⟨

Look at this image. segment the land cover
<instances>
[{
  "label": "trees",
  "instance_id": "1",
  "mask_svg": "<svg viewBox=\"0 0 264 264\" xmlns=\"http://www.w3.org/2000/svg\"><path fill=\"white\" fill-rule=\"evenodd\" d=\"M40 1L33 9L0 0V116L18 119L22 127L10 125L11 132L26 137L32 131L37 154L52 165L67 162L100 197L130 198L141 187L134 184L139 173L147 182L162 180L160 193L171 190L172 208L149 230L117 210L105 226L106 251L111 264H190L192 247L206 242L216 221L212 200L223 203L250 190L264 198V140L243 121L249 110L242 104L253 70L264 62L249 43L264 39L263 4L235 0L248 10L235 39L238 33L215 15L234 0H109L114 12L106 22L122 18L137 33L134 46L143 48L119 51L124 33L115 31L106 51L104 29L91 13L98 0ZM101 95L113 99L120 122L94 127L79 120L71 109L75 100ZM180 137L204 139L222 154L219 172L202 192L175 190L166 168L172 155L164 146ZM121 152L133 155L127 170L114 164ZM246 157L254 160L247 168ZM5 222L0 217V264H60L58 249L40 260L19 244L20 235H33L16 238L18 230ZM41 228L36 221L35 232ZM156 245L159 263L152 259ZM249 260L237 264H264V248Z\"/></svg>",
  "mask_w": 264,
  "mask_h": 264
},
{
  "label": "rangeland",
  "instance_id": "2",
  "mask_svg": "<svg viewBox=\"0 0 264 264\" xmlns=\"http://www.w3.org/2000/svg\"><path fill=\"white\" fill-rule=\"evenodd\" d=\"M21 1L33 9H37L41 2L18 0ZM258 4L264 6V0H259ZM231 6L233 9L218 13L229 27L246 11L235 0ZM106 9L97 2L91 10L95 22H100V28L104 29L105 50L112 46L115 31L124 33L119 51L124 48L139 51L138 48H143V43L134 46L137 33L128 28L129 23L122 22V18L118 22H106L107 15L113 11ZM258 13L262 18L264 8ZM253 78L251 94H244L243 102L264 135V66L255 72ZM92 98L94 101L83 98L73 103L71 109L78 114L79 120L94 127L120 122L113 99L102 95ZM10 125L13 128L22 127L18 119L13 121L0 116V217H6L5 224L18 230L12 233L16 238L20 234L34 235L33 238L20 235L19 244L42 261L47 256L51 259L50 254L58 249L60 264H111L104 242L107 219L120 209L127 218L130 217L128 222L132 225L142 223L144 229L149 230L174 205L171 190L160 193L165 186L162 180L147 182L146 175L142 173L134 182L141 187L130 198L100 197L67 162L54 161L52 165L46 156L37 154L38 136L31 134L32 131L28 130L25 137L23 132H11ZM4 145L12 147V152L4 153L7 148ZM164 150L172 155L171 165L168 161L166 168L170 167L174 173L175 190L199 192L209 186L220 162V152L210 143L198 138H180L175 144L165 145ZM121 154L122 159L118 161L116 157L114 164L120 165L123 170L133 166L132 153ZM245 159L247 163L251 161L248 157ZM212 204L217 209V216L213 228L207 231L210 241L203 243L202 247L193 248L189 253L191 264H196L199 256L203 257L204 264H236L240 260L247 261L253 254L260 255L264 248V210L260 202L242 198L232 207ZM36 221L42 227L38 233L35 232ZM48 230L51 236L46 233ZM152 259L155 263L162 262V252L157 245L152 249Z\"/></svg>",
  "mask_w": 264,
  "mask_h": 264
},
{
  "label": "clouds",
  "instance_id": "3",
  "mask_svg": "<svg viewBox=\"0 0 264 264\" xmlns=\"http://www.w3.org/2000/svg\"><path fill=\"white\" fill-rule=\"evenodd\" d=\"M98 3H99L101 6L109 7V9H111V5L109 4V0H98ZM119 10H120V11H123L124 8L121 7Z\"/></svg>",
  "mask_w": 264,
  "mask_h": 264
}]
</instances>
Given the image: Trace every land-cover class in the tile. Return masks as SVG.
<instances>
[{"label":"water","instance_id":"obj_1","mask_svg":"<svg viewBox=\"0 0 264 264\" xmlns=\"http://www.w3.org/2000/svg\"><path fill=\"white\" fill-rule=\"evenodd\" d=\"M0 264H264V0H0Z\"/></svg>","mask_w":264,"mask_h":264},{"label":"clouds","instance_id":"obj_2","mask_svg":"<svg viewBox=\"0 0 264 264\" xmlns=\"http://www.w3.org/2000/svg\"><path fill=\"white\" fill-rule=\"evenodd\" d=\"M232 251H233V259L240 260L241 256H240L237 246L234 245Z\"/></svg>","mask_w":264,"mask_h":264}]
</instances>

⟩

## DO THIS
Return every line of the records that contains the word "image".

## ANSWER TO THE EXERCISE
Look at this image. segment the land cover
Given the image: Trace every land-cover class in the tile. Return masks as SVG.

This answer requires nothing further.